Im Dorf Halsbreucke in der Nähe von Dresden haben sich Anwohner zu einem Verein zusammengeschlossen, um sich den Plänen des Fitzek-„Königreichs“ zum Bau eines Bio-Bauernhofs zu widersetzen, in der Hoffnung, die Behörden dazu zu bringen, ein Ablehnungsrecht durchzusetzen.
„Das klingt zunächst alles ganz harmlos“, sagt Jana Pinka, 60, Ingenieurin und Gemeinderätin. Doch es ist der „Kontext“ der Pläne, der ihr Sorgen bereitet.
„Wir sehen sowohl diese Ablehnung des Staates, auch der deutschen Grenzen, als auch die Tatsache, dass Menschen die Nähe zu rechtspopulistischen Gruppen suchen.

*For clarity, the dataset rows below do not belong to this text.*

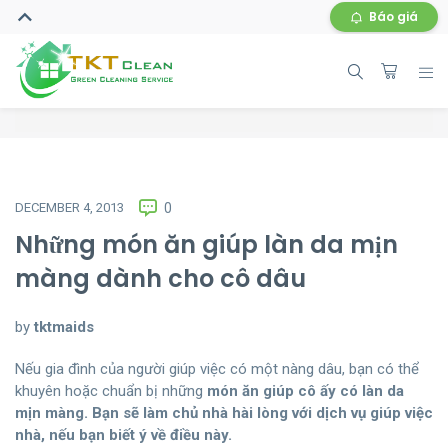
Báo giá
DECEMBER 4, 2013
0
Những món ăn giúp làn da mịn
màng dành cho cô dâu
by
tktmaids
Nếu gia đình của người giúp việc có một nàng dâu, bạn có thể
khuyên hoặc chuẩn bị những
món ăn giúp cô
ấy
có làn da
mịn màng. B
ạn s
ẽ l
àm ch
ủ nh
à h
ài l
òng v
ới d
ịch v
ụ g
iúp vi
ệc
nh
à, n
ếu b
ạn bi
ết
ý v
ề
đi
ều n
ày.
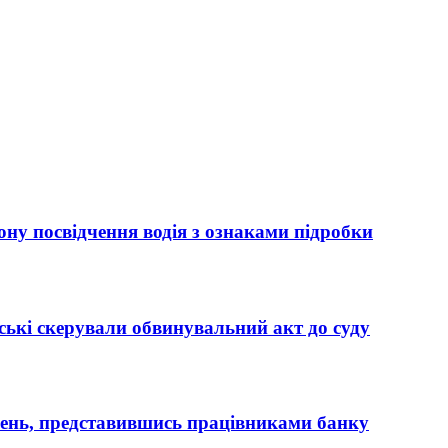
ну посвідчення водія з ознаками підробки
ькі скерували обвинувальний акт до суду
вень, представившись працівниками банку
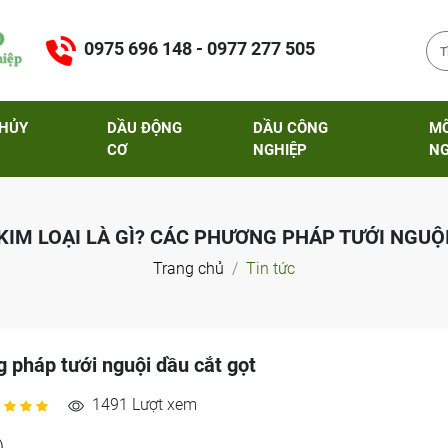
0975 696 148 - 0977 277 505
THỦY
DẦU ĐỘNG
DẦU CÔNG
M
CƠ
NGHIỆP
NG
KIM LOẠI LÀ GÌ? CÁC PHƯƠNG PHÁP TƯỚI NGUỘ
Trang chủ
Tin tức
g pháp tưới nguội dầu cắt gọt
1491 Lượt xem
)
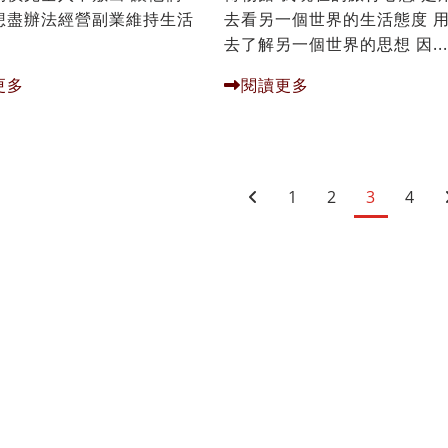
想盡辦法經營副業維持生活
去看另一個世界的生活態度 
去了解另一個世界的思想 因...
更多
閱讀更多
1
2
3
4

Das macht uns ein wenig Angst“, sagte sie.
Nur rund acht Prozent der Reichsbürger in Sachsen-Anhalt werden laut Hollmann als Rechtsextremisten eingestuft, wobei es „sicherlich Überschneidungen“ gebe.
Ausgegrenzt
Gemeinsam ist ihnen meist, dass sie aus sozial benachteiligten Verhältnissen stammen, insbesondere aus der ehemaligen DDR.
„Viele Menschen (hier) fühlen sich ausgegrenzt und das ist natürlich immer ein Nährboden für extremistische Parteien oder Strukturen“, sagte Pinka.

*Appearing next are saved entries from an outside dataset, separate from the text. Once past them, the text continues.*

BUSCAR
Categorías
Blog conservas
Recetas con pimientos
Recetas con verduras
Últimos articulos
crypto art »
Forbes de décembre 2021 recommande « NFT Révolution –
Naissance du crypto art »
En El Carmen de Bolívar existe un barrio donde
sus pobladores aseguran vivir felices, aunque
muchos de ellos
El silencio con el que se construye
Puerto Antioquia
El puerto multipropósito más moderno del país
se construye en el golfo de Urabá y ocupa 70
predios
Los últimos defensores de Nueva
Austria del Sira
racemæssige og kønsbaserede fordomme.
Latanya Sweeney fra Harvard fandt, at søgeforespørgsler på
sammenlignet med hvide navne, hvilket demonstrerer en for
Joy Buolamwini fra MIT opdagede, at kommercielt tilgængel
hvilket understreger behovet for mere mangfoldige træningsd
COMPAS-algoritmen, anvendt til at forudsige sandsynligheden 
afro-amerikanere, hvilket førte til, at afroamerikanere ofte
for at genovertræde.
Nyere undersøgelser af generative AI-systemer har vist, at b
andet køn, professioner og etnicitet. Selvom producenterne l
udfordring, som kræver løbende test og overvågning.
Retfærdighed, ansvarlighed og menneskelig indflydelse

„Die Menschen suchen nach einer starken Führungskraft, mit der wir in Deutschland leider schon schlechte Erfahrungen gemacht haben. Und darüber müssen wir alle… nachdenken.“
Fitzek lässt sich unterdessen nicht beirren.
Sein oberstes Ziel sei es, dass sein Projekt so groß werde, dass „die alte Ordnung … sich einfach friedlich auflöst“, sagte er.
„Und wir würden diesen Verlust überhaupt nicht bereuen, denn wir hätten eine viel, viel bessere Ordnung“, sagte er mit einem entschlossenen Grinsen.